FMCSA Withdraws Its Proposed Safety Fitness Determination Rule

The Federal Motor Carrier Safety Administration has withdrawn its proposed motor carrier safety fitness determination rule as it awaits a major study of the agency’s Compliance, Safety, Accountability program by the National Academy of Sciences, according to the agency's March 22 announcement.

FMCSA previously announced that, rather than move to a final rule, a supplemental notice of proposed rulemaking would be the next step in the rulemaking process.

“However, after reviewing the record in this matter, FMCSA withdraws the NPRM and cancels the plans to develop a Supplemental Notice of Proposed Rulemaking,” the agency wrote in a prepublication Federal Register posting. “The agency must receive the correlation study from the National Academy of Sciences, as required by the Fixing America’s Surface Transportation Act, assess whether and, if so, what corrective actions are advisable, and complete additional analysis before determining whether further rulemaking action is necessary to revise the safety fitness determination process.”

Proposed in January 2016, the rule’s new methodology would have determined when a motor carrier is not fit to operate commercial motor vehicles based on the carrier’s on-road safety data; an investigation; or a combination of on-road safety data and investigation information.



“[American Trucking Associations] has long supported using data to target enforcement activities against bad actors in our industry,” said ATA President Chris Spear. “However, numerous reviews have shown flaws in the data and in the CSA system, so it makes sense to withdraw this rule which would have used CSA data to create publicly available fitness ratings.”
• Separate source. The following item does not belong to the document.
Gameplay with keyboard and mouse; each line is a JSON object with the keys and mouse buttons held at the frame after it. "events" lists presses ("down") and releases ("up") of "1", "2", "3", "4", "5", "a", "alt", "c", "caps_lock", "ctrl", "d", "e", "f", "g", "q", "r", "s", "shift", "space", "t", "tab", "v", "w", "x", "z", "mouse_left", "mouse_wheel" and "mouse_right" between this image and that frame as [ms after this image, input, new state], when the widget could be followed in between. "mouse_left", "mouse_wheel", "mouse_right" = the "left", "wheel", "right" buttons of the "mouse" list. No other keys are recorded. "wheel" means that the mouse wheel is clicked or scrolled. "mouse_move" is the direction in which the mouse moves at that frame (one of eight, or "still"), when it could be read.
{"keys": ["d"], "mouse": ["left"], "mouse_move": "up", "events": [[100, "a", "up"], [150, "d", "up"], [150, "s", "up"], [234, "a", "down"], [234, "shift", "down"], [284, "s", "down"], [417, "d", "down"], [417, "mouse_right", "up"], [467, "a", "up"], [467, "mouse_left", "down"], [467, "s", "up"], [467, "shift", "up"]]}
The withdrawal decision follows a request made by several dozen truck and bus trade organizations to Transportation Secretary Elaine Chao to rescind and delay the proposal.

“Our major concern with the proposal is that the new proposed methodology utilizes flawed Compliance, Safety and Accountability program/Safety Measurement System data and scores, which Congress directed the [FMCSA] to review and reform just months earlier in the Fixing America’s Surface Transportation Systems Act enacted in December of 2015,” according to a Feb. 15 letter sent to Chao.

The reforms are in process with initiation of a study by the National Academy of Sciences expected in June of this year, according to the truck and bus trade organizations.

“As representatives of the commercial motor vehicle operator industry representing property and passenger carriers, we do not believe it makes sense to build a new safety fitness determination system upon a flawed system that is currently undergoing congressionally mandated review and reform and is likely to change,” the group said.

The letter was signed by national and state organizations ranging from American Trucking Associations and the Owner-Operator Independent Drivers Association to the National Association of Motorcoach Operators and the National Association of Small Trucking Companies.

The National Academy of Sciences study will include an assessment of the accuracy of the CSA program’s Behavior Analysis and Safety Improvement Categories to identify high-risk carriers and predict if they correlate with future crash risk, crash severity or other safety indicators for motor carriers, including the high-risk carriers.

The study also is analyzing the methodology used to calculate BASIC percentiles and identify carriers for enforcement and the relative value of inspection information and roadside enforcement data, how the public uses the safety measurement system and what effect making the SMS information public has had on reducing crashes and eliminating unsafe motor carriers from the industry.